Jeremy Paner a discuté avec Reuters des plans d’un éventuel accord entre les États-Unis et l’Iran et des implications de l’implication du Corps des Gardiens de la Révolution islamique (CGRI) dans le secteur pétrolier.
L’accord provisoire annoncé la semaine dernière autoriserait la vente de pétrole autrement sanctionnée, tandis qu’un accord plus global dans les mois à venir pourrait lever des sanctions supplémentaires et donner à l’Iran accès à un fonds de reconstruction de 300 milliards de dollars.
Parce que la loi iranienne sur l’investissement exige que les entreprises étrangères s’associent à des entités locales, un grand nombre d’entreprises liées au CGRI agissent comme gardiennes pour les investisseurs entrant dans les secteurs les plus lucratifs du pays. En conséquence, les entreprises occidentales retournant en Iran pourraient se retrouver à opérer aux côtés ou par l’intermédiaire d’entités liées au CGRI. Même sans engagement direct avec le CGRI, les entreprises traitant du pétrole iranien font face à une exposition importante aux risques liés aux sanctions.
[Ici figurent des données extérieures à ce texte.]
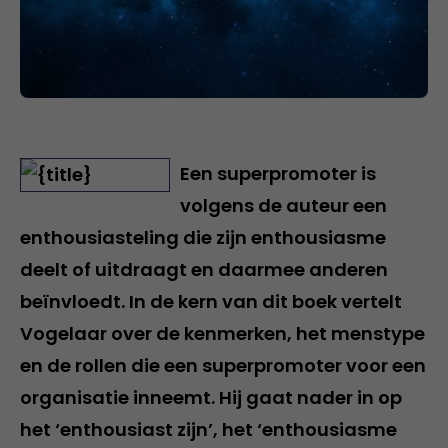
Een superpromoter is
volgens de auteur een
enthousiasteling die zijn enthousiasme
deelt of uitdraagt en daarmee anderen
beïnvloedt. In de kern van dit boek vertelt
Vogelaar over de kenmerken, het menstype
en de rollen die een superpromoter voor een
organisatie inneemt. Hij gaat nader in op
het ‘enthousiast zijn’, het ‘enthousiasme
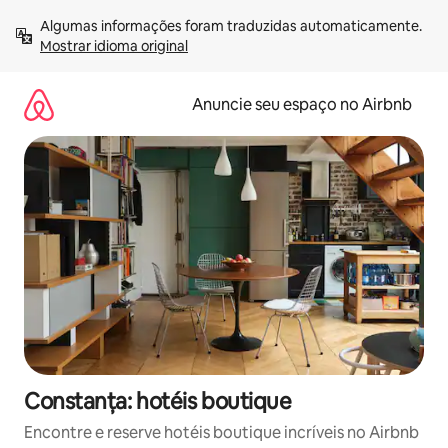
Pular
Algumas informações foram traduzidas automaticamente. 
para
Mostrar idioma original
o
conteúdo
Anuncie seu espaço no Airbnb
Constanța: hotéis boutique
Encontre e reserve hotéis boutique incríveis no Airbnb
« Le CGRI est l’entité qui tire toutes les ficelles derrière le secteur pétrolier, donc on ne peut pas ignorer tous les effets juridiques liés aux affaires avec eux », a déclaré Paner.
Même si l’accord intérimaire autorise les exportations de pétrole iranien, Paner a noté qu'« il existe toujours une exposition juridique pour les entreprises américaines en raison de la présence du CGRI en arrière-plan. » La loi américaine Justice Against Sponsors of Terrorism, adoptée en 2016, permet aux victimes d’attaques terroristes de poursuivre des entreprises américaines pour avoir aidé des groupes accusés de terrorisme, y compris le CGRI.
Paner a également déclaré à Reuters que la radiation de milliers d’entités désignées pour des sanctions prendrait à l’OFAC au moins un an.